The only one you are going to be able to get for a few hundred euros is a PO scope or one from Parallax. YOu aren't going to be able to get a "real" scope unless you spend $800USD (how many euros is that)?
The problem arises from the fact that if you want to observe a square wave of F MHz, you need an oscilloscope with at least F*10MHz bandwidth. And that gets expensive...fast. Remember, that you need a sampling rate that is MORE than your bandwidth so that your bandwidth is the limiting factor. If the bandwidth is 1Mhz and the sampling rate is 1Mhz, well you can only really observe a 100kHz signal (sinusoid, not a square wave) accurately because your sampling rate is the limiting factor.
It's almost "all or nothing". You pay a lot of money to be able to observe those digital signals, even of low frequency since you need a bandwidth at least x10 the frequency of the signal (and a sampling rate that is 10x the bandwidth). So even for 115kbps RS232 or 100kHz I2C, you'd need a 1MHz bandwidth- which you may or may not be able to find since it's such a strange bandwidth number. As soon as you want to measure an oscillator on your PIC, you need 20MHz (since it's a 20MHz sine wave). Now if you wanted to measure the a 10MHz SPI signal then you suddenly need a 100MHz bandwidth, although you could probably see it somewhat properly with a 60MHz bandwidth scope.

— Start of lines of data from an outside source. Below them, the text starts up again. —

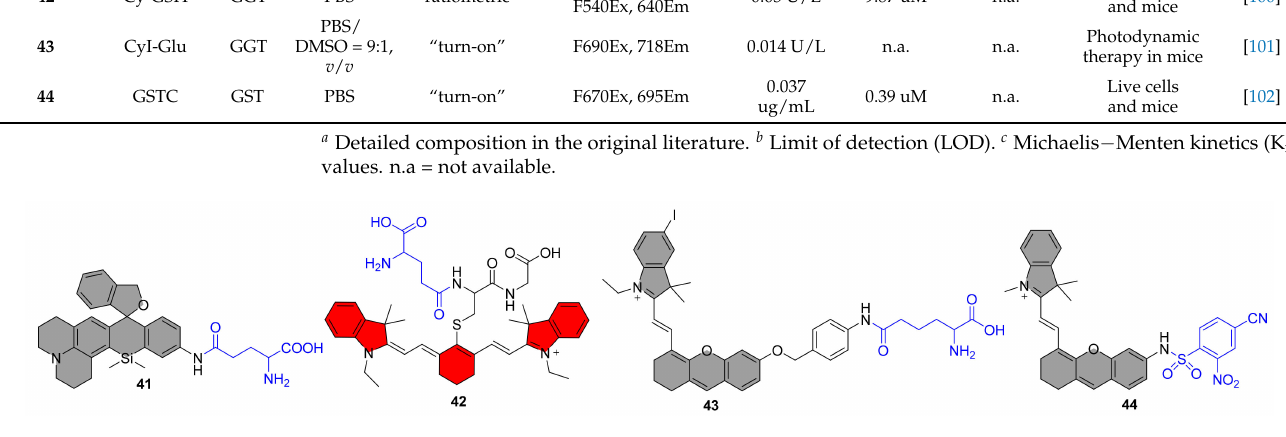
Figure 5. Structures of NIR Fluorescent Probes 41 – 44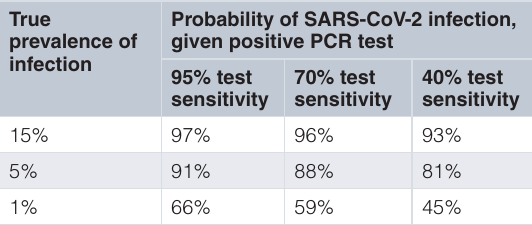
Table 2. Estimated probability of SARS-CoV-2 infection given a positive PCR under various assumptions about the true prevalence of infection and the sensitivity of the test 24 . All estimates assume a test specificity of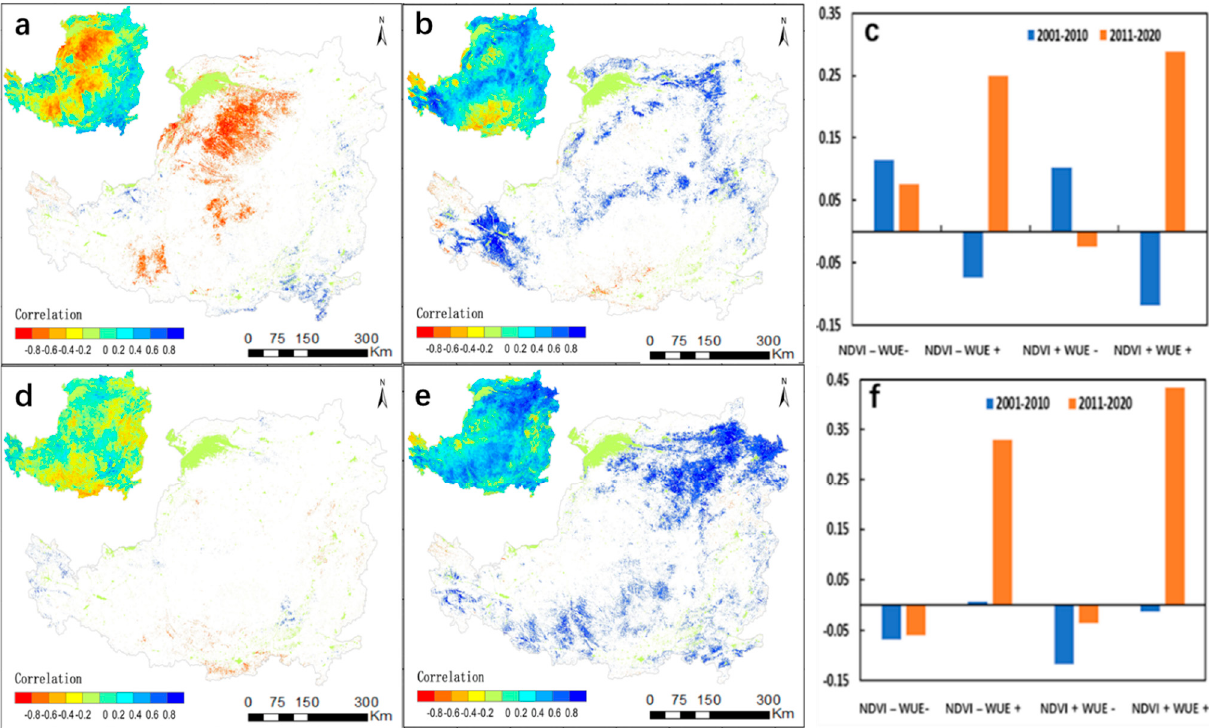
Figure 8. Spatial distribution and statistical images of correlation between precipitation and WUE ( a − c ), WUE, and temperature ( d − f ). ( a , d ) are correlations for 2001 − 2010, ( b , e ) are correlations for 2011 − 2020; The upper right corner is the image without excluding significant p > 0.05 elements. ( c , f ) are statistical maps of the correlation between WUE and meteorological factors.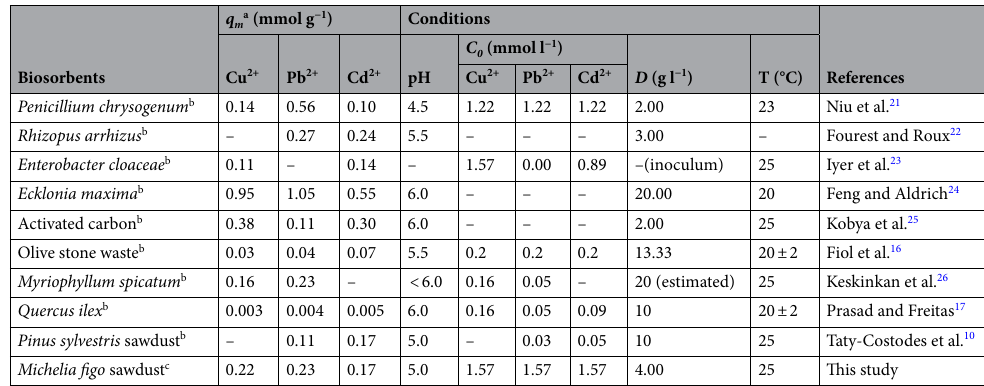
Table 3. The maximum adsorption capacities of different adsorbents. a The maximum adsorption capacity of biosorbent. b Capacity derived from isotherm study; c estimated capacity (single metal removal experiment); T: experimental temperature.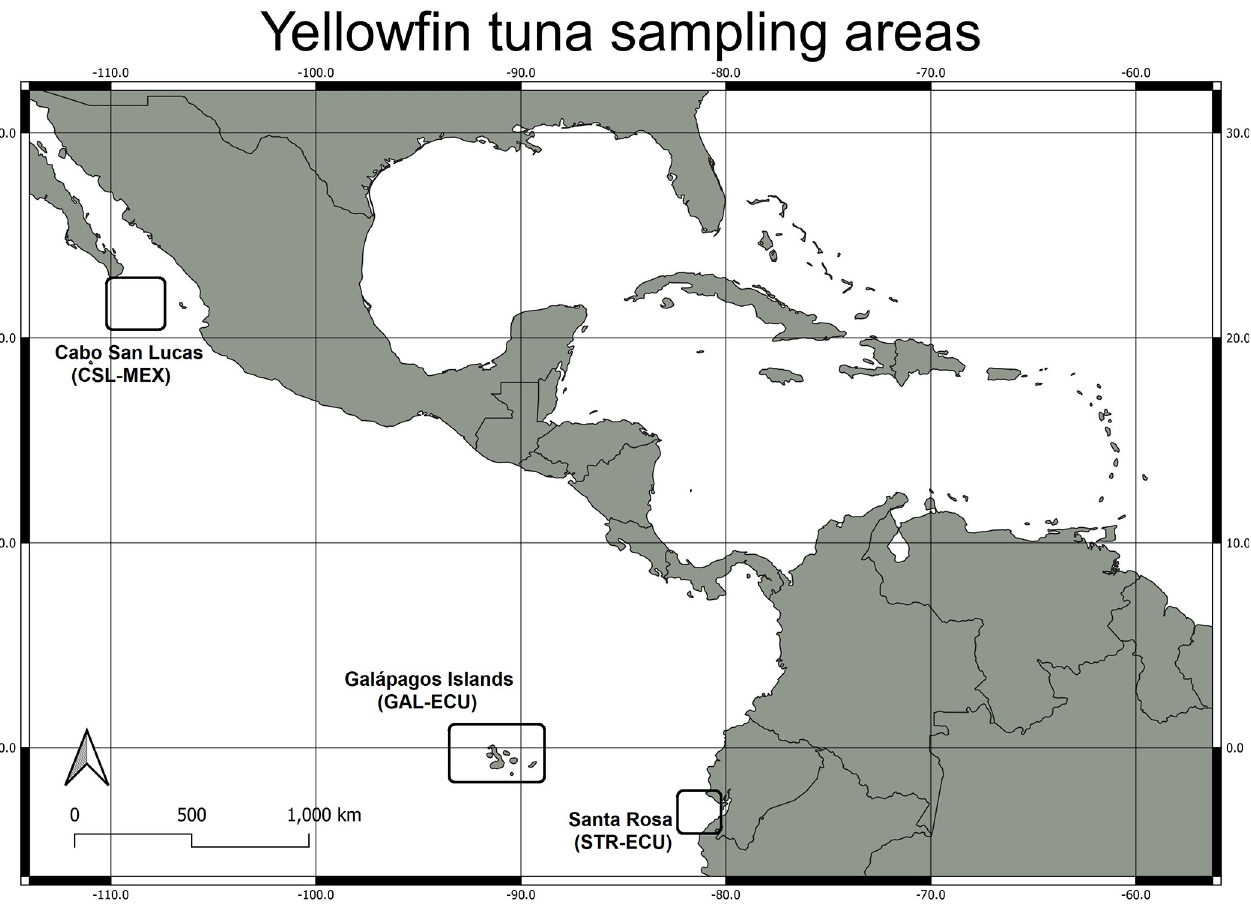
Fig 1. Approximate sampling areas of yellowfin tuna in the Eastern Pacific Ocean. This figure was produced in QGIS.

I think it has to have at least 20MHz bandwidth with a sampling rate 10x that to be useful. That would let you observe the 1-2MHz SPI signals, audio, ultrasonic , UART, and some motor PWM (but not the transients!), and an average oscillator on a PIC. But if you want to observe the fastest square waves a PIC can output, forget about it, you're gonna need to spend the money to get a 100MHz 1Gsps scope. The bad one is the motor transients, you are observing a square wave (so you need x10 the bandwidth just to be able to see the square wave) and then you want to see the transients which requires even more bandwidth because they are such fast events. But if you were going to get a PicoScope 2205 for $590, you might as well just spend $800 to get a Tektronix TDS1001B which has twice as much bandwidth and is a REAL oscilloscope with knobs. USB scopes only outprice real scopes on the low end (where there are no real scopes). But I find that a USB scope comparable with a real scope costs about the same.

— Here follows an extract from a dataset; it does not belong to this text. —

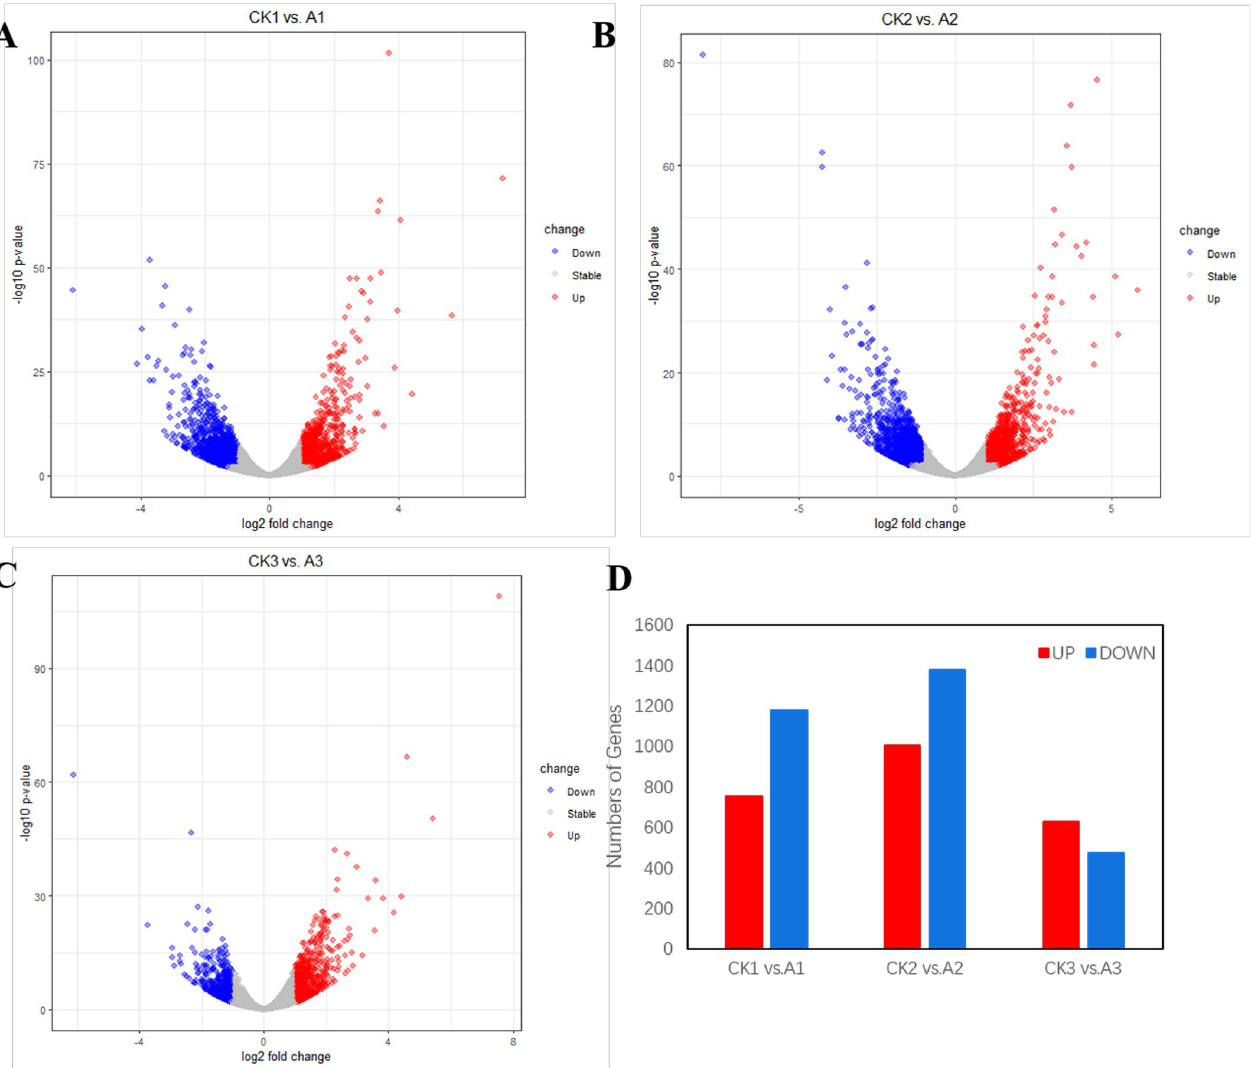
Fig 2. Expression profiles of mRNAs in A1, A2 and A3 compared with control groups. The Vocalo plot of (A), (B), (C) represent the expression of all genes in A1 vs CK1, A2 vs CK2, and A3 vs CK3. Different expressed genes were marked with red and blue, Red indicates upregulated genes, blue is down regulated. (D) Histogram of DEGs in A1 vs CK1, A2 vs CK2, and A3 vs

I suppose you might be able to get by if you have less than frequencyx10 for a digital signal if you're only interested in the digital part of it and not the actual analog waveform - but then you might as well get a logic analyzer for that.
Here is another one. It's quite similar to the Hobbylab the one you've posted. **broken link removed**
So the question is...do you really want to be able to observe accurate waveforms of digital signals? If not, and the fastest analog signals you are working with are 20Khz or less, just get one of those $200 USB scopes with 200kHz bandwidth and a built-in logic analyzer. If you were only interested in observing the analog waveforms of the slowest digital signals (like I2C or UART), you might go with the PicoScope 2203, but it costs 50% more than the $200 scopes and doesn't come with a logic analyzer (which would probably be more useful to you than observing the analog waveform of the digital signal anyways). It is the only scope that can display the analog waveforms of those I2C and UART signals correctly though, but is that worth the extra $100 when the logic analyzer can be got for $100 less?
I think:
-The Picotech ones are overpriced
-THe Parallax one has no extras (especially no frequency analyzer or logic analyzer), but it does have a better sampling rate than the PO scope or HObbylab scope. Notice that it has a sampling rate 5x it's bandwidth.
-The PO scope and hobbylab scope are full of features at a good price, BUT take note that they say the bandwidth is 200kHz and the sampling rate is 200kHz giving an effective bandwidth of 20kHz.
So if the only analog you are working with is audio, then the PO scope or hobbylab might be good since you can use the logic analyzer for anything digital. The parallax one covers a lot, but no logic/spectrum analyzer so your life is a bit more difficult but you can get by doing things "Manually". The cheapest Picotech is okay for analog and would cover most things (like the non-RF analog and serial interfaces slower than 100kHz), but like the Parallax scope, no logic analyzer so your life is more difficult. If you're going for a Picotech 2205, spend another $150 and get a real Tektronix scope.